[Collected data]
== Segment start ==

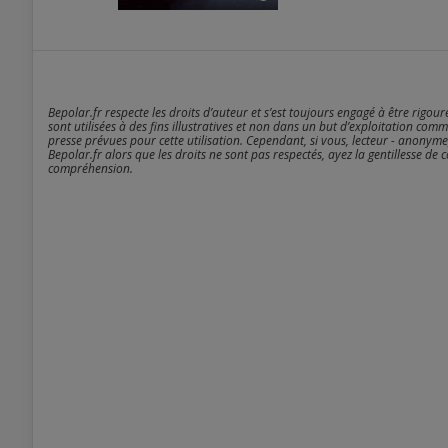
Bepolar.fr respecte les droits d’auteur et s’est toujours engagé à être rigou
sont utilisées à des fins illustratives et non dans un but d’exploitation comm
presse prévues pour cette utilisation. Cependant, si vous, lecteur - anonyme
Bepolar.fr alors que les droits ne sont pas respectés, ayez la gentillesse de 
compréhension.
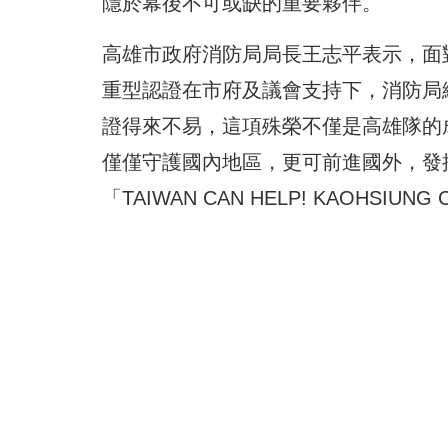
隱於幕後不可或缺的重要夥伴。
高雄市政府消防局局長王志平表示，面
重型認證在市府及議會支持下，消防局
證得來不易，這項殊榮不僅是高雄隊的
僅僅守護國內地區，更可前進國外，發
「TAIWAN CAN HELP! KAOHSIUN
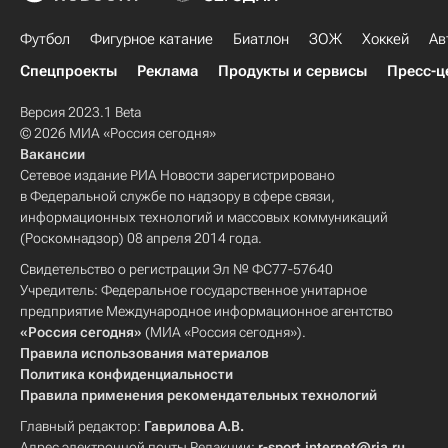
Футбол
Фигурное катание
Биатлон
ЗОЖ
Хоккей
Ав
Спецпроекты
Реклама
Продукты и сервисы
Пресс-ц
Версия 2023.1 Beta
© 2026 МИА «Россия сегодня»
Вакансии
Сетевое издание РИА Новости зарегистрировано
в Федеральной службе по надзору в сфере связи,
информационных технологий и массовых коммуникаций
(Роскомнадзор) 08 апреля 2014 года.
Свидетельство о регистрации Эл № ФС77-57640
Учредитель: Федеральное государственное унитарное
предприятие Международное информационное агентство
«Россия сегодня»
(МИА «Россия сегодня»).
Правила использования материалов
Политика конфиденциальности
Правила применения рекомендательных технологий
Главный редактор:
Гаврилова А.В.
Адрес электронной почты Редакции:
r-sport.internet@ria.ru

== Segment end ==

- YOUR INSTRUCTIONS: Reproduce every line of text from the items above exactly, without any changes, and omit the bracketed image markers.

- YOUR SOLUTION:
Bepolar.fr respecte les droits d’auteur et s’est toujours engagé à être rigou
sont utilisées à des fins illustratives et non dans un but d’exploitation comm
presse prévues pour cette utilisation. Cependant, si vous, lecteur - anonyme
Bepolar.fr alors que les droits ne sont pas respectés, ayez la gentillesse de 
compréhension.
隱於幕後不可或缺的重要夥伴。
高雄市政府消防局局長王志平表示，面
重型認證在市府及議會支持下，消防局
證得來不易，這項殊榮不僅是高雄隊的
僅僅守護國內地區，更可前進國外，發
「TAIWAN CAN HELP! KAOHSIUN
Футбол
Фигурное катание
Биатлон
ЗОЖ
Хоккей
Ав
Спецпроекты
Реклама
Продукты и сервисы
Пресс-ц
Версия 2023.1 Beta
© 2026 МИА «Россия сегодня»
Вакансии
Сетевое издание РИА Новости зарегистрировано
в Федеральной службе по надзору в сфере связи,
информационных технологий и массовых коммуникаций
(Роскомнадзор) 08 апреля 2014 года.
Свидетельство о регистрации Эл № ФС77-57640
Учредитель: Федеральное государственное унитарное
предприятие Международное информационное агентство
«Россия сегодня»
(МИА «Россия сегодня»).
Правила использования материалов
Политика конфиденциальности
Правила применения рекомендательных технологий
Главный редактор:
Гаврилова А.В.
Адрес электронной почты Редакции:
r-sport.internet@ria.ru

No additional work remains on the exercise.